# [Collected data]
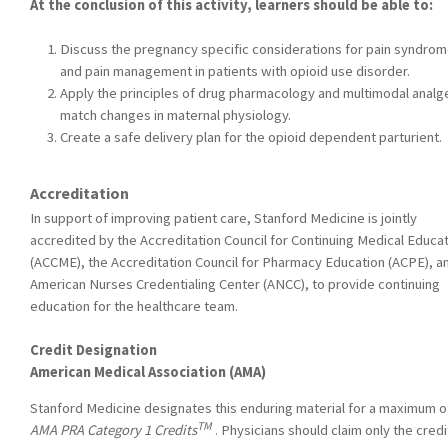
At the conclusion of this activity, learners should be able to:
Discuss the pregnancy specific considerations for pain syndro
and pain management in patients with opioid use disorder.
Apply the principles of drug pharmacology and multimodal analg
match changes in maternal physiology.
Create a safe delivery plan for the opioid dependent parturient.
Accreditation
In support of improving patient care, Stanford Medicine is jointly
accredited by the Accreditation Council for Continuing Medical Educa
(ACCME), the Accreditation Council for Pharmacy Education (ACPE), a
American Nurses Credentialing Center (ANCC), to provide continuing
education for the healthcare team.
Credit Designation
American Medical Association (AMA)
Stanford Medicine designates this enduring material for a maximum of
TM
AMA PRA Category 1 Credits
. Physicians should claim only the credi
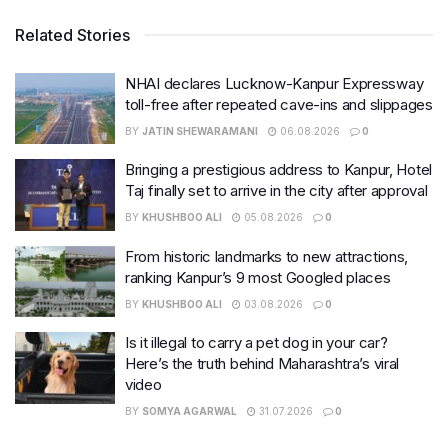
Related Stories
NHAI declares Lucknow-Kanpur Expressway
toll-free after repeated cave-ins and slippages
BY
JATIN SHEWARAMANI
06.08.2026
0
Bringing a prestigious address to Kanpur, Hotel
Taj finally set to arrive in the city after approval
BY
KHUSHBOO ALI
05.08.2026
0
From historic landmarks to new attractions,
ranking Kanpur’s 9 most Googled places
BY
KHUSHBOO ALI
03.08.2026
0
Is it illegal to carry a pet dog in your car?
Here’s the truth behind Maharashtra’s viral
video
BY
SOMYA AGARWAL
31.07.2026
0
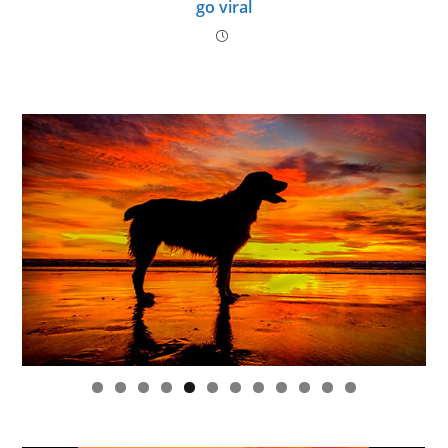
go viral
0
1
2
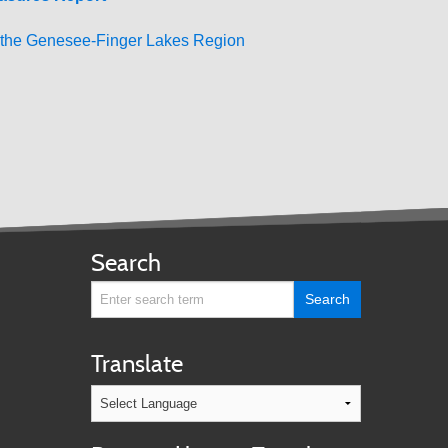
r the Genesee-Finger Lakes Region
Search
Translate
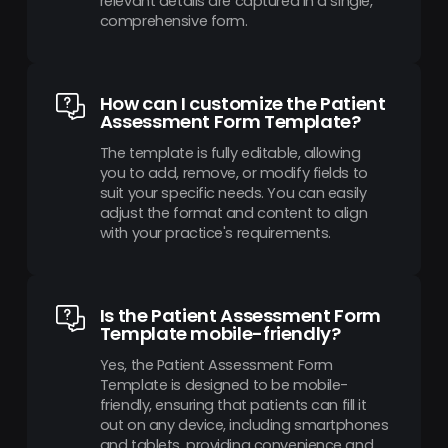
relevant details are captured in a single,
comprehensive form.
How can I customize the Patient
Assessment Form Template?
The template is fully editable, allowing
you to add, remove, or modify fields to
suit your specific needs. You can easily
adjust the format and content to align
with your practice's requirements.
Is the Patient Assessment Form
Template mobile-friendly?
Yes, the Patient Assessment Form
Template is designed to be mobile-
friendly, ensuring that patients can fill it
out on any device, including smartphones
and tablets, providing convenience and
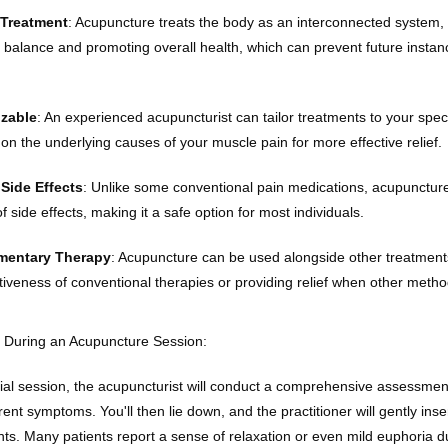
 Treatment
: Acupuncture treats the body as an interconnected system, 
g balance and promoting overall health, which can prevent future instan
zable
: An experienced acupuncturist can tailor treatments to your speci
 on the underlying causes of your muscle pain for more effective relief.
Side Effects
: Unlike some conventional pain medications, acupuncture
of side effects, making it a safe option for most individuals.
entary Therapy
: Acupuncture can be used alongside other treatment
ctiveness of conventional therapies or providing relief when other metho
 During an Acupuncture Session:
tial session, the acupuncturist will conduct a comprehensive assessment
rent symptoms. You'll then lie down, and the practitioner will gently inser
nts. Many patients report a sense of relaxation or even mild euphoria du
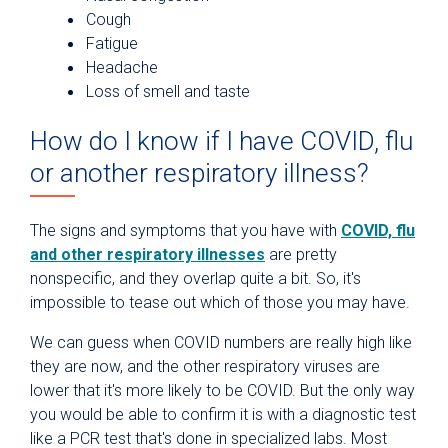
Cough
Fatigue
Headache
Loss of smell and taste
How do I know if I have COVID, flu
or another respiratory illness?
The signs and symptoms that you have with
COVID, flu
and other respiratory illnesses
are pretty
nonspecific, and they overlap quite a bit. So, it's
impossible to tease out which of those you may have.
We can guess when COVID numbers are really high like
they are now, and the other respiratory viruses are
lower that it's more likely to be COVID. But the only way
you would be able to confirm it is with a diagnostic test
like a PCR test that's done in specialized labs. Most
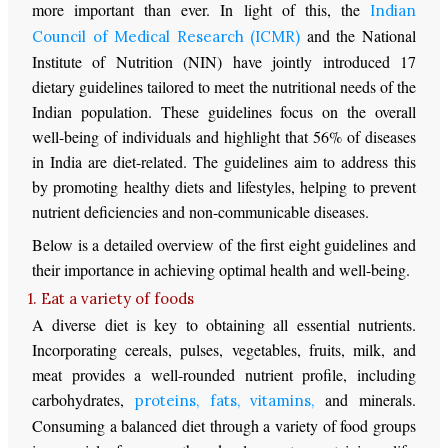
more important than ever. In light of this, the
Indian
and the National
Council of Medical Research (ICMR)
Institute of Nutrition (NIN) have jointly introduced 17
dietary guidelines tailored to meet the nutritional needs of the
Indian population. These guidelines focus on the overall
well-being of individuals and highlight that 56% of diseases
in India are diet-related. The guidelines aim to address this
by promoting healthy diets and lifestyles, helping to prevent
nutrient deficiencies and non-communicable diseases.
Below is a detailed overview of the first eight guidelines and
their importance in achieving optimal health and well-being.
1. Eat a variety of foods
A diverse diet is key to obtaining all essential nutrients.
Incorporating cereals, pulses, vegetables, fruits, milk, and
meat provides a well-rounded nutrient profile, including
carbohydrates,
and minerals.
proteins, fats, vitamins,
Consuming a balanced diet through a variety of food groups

* * *

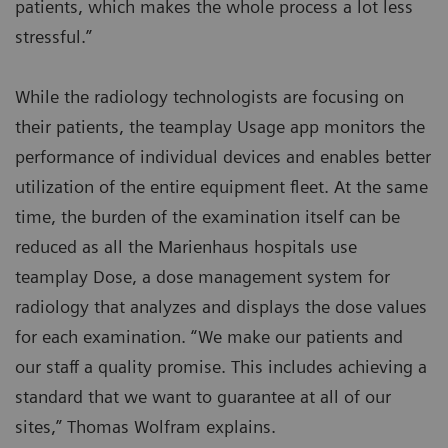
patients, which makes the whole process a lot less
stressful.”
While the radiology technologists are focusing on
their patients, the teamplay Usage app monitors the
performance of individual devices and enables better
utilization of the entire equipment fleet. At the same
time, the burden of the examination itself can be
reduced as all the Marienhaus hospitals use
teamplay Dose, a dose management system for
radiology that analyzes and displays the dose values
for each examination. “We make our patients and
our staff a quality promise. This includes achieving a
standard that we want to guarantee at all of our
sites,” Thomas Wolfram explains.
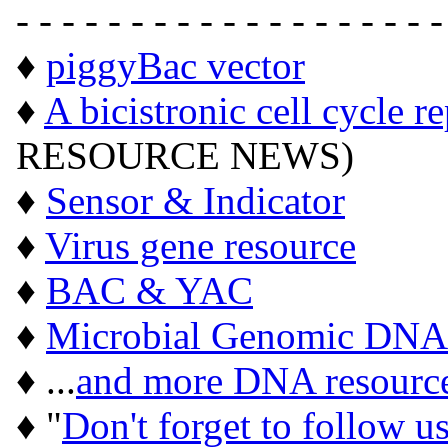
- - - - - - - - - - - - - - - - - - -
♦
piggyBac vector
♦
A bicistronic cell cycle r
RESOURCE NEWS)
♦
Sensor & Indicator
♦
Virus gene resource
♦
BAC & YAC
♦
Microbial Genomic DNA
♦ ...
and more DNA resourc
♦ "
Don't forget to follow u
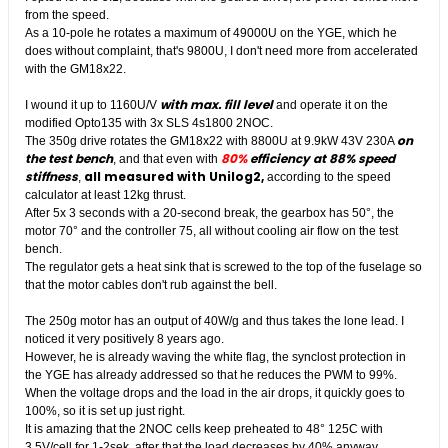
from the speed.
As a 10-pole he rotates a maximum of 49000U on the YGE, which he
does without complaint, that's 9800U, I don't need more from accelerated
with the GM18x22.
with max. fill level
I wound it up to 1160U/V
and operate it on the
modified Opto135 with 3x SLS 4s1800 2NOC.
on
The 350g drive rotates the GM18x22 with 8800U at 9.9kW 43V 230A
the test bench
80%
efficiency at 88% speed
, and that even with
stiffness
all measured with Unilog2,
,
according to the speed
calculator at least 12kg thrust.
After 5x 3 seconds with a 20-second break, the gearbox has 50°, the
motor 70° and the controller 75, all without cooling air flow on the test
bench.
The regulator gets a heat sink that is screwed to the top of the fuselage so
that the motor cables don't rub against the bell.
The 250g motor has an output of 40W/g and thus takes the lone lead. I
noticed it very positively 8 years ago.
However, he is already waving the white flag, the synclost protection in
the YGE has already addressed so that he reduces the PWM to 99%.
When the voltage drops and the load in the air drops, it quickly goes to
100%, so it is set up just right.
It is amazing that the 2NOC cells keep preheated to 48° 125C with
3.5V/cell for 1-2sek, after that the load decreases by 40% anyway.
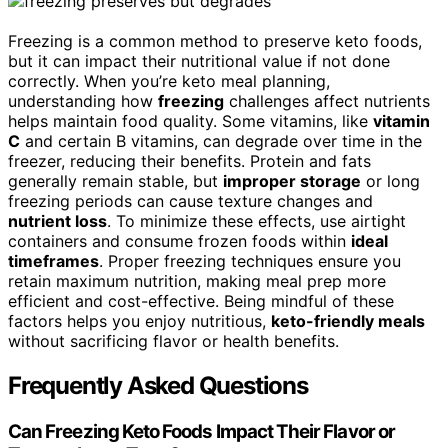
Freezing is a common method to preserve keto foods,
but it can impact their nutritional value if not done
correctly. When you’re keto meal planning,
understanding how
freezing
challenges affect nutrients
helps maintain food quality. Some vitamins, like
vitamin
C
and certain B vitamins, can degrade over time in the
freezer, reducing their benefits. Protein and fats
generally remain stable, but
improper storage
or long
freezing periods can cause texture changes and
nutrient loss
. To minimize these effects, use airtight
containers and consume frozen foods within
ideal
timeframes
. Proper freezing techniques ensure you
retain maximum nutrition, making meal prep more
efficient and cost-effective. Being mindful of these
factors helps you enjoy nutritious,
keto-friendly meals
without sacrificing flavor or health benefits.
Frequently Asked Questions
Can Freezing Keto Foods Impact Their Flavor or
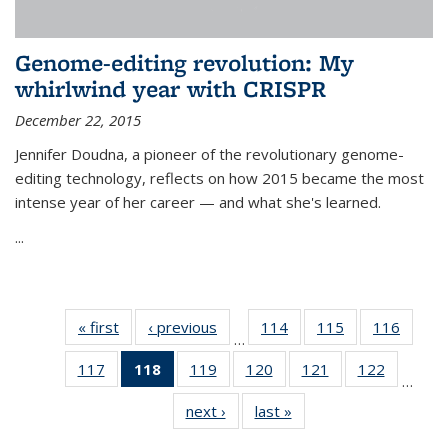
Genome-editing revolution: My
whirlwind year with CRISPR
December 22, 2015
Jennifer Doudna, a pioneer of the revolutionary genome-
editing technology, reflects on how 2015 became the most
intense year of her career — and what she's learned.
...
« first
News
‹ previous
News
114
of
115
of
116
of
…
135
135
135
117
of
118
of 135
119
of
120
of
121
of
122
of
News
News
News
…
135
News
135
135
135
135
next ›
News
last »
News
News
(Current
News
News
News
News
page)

# [EXERCISE BRIEF]
Among the lines above, repeat exactly those from the line with "patients, which makes" to the line with "our staff a", counting both ends.

# [WRITTEN REPLY]
patients, which makes the whole process a lot less
stressful.”
While the radiology technologists are focusing on
their patients, the teamplay Usage app monitors the
performance of individual devices and enables better
utilization of the entire equipment fleet. At the same
time, the burden of the examination itself can be
reduced as all the Marienhaus hospitals use
teamplay Dose, a dose management system for
radiology that analyzes and displays the dose values
for each examination. “We make our patients and
our staff a quality promise. This includes achieving a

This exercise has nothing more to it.